過去の名玉の復刻
光学設計は芸術です。多くのものが作られてきたことで、魅力あるレンズとは何かということがはっきりしてきています。何を以て傑作とするのかも明確になっています。過去の知見が反映されて現代に活かされています。さらに特定の表現に特化する条件を加えた場合、また別の結果が導き出されます。例えばマクロならこれが良いというのがはっきりしています。キノ(映画)なら大きく2つの系統があります。多数のレンズを所有している場合、自然と多用してしまうレンズ、それは傑作です。そういうものでないと作る意味がない、世の中にはもうたくさんあるのですから。そういう玉を生産します。
基本的にライカL39スクリューマウントで作ります。すべて手動マニュアル操作です。当初は中国で作ることで進めていたのですが、問題多数で結局東京で製造しております。
院落P1は製造個数が少なく、間も無く売り切れましたので、中古でも入手したいという方のご連絡を時々いただきます。不要となりましたらお引き取り致しますのでご連絡下さい。
次はおそらくアンジェニュー M1 50mmになります。f0.95にて、暗角の問題も光学設計変更なしでクリアできそうです。G1在庫減少を以て製造を検討します。

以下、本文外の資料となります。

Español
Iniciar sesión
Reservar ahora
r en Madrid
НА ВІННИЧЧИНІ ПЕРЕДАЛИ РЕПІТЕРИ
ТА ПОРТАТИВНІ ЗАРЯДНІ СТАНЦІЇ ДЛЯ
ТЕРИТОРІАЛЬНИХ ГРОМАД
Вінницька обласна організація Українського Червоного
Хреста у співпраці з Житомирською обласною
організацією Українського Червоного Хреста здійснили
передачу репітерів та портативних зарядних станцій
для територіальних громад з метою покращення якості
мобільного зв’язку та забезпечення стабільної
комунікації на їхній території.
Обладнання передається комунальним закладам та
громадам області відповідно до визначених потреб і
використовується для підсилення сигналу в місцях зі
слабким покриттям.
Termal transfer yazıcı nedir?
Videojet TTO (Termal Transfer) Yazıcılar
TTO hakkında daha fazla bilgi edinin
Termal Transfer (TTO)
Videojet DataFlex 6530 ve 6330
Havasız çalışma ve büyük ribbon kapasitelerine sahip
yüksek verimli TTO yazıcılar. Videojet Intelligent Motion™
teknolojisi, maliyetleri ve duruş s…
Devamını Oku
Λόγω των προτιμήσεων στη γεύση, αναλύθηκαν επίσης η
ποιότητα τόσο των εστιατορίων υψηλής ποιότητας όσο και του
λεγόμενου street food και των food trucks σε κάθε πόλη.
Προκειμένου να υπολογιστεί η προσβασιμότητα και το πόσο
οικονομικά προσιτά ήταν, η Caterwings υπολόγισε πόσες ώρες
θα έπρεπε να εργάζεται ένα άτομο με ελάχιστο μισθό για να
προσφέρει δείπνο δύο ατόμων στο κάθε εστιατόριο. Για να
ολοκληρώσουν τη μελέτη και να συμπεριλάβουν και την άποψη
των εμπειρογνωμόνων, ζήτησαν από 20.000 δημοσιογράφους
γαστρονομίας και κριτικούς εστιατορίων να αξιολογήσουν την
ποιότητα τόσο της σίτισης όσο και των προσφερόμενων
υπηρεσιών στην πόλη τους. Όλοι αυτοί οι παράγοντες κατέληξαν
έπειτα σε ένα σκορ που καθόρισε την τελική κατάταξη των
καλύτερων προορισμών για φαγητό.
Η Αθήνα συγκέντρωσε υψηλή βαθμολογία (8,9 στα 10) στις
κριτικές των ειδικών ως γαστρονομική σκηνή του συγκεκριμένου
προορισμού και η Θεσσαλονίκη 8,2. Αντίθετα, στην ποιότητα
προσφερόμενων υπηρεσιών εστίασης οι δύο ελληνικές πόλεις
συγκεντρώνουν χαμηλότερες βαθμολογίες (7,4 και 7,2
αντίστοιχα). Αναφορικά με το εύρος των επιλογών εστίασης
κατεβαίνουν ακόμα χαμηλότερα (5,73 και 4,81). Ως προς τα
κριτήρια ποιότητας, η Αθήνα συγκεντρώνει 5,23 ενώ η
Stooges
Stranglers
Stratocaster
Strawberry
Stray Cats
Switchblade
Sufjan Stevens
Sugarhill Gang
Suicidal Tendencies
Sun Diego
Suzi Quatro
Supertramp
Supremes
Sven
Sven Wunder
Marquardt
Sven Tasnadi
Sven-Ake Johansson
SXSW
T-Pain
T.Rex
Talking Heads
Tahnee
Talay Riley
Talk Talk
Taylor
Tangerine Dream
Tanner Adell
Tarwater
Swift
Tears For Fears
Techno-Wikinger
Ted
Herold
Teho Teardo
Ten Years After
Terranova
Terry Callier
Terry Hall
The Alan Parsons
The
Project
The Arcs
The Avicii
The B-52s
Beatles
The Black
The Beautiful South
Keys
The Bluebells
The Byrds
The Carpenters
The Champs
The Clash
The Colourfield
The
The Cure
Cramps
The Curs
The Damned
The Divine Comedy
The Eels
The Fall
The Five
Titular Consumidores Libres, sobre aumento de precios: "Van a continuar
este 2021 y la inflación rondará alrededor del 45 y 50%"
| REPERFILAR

設計されて90年以上になるのですが、ハリウッドで多用され、現代でも本家の英クックが製造している傑作です。ですが、映画テレビ局用のマウントしか出ていません。それに、我々が欲しいのは第一世代の設計、写真で使っても素晴らしいのでライカマウントで作ることにしました。特許でデータが出ているのでそのまま作ります。オリジナルは映画用の画角に絞っているので、本作ではガラスの直径を大きくして暗角が出ないようにしています。光学設計は変えていません。またオリジナルは描写が黄変してしまう、粒子感も出るし、もう古いのではないかと、新しいガラスでは本作がなぜ傑作とされているのかよくわかります。
無一居 院落P1で香箋G1をライカM9にて撮影
ライカ・タンバールと同じような特性のレンズを60mm(厳密には58mm)に変えて作りたいということで開発しました。キノ(映画)用の収差が入っていますので扱いやすい玉ではありません。発色がこれだけ艶やかに表現するものは他にないでしょう。国産のミラーレスでは艶やかな色はなかなか出せないのですが(進歩もしてくるとは思いますが)、デジタル処理で色を加えるのと、元からあるものを引き出すのでは違うので、デジタルで調整した時に着色とは違う良さが感じられると思います。
ライカ L39距離計連動です。ゴールド(Nr.70-99)は真鍮剥出しのもので酸化が進むと色が濃くなってきます(既に濃い黄色になっております)。ブラック焼き付け(Nr.20-69)は弱く、角が剥がれやすい仕様でオーダーしていますので、角を磨いて真鍮地を出すなどして使うこともできます。ブラックのみガラスコーティング無しのモデル(Nr.01-19)もあります(モノクロ撮影はコート無しが良いと思います)売切。製造は100本のみで追加生産はありません。重量は360gです。
小店が製造をお願いしている東京の木下光学研究所さんも旧・富岡光学時代の古い設計のレンズを復刻しています。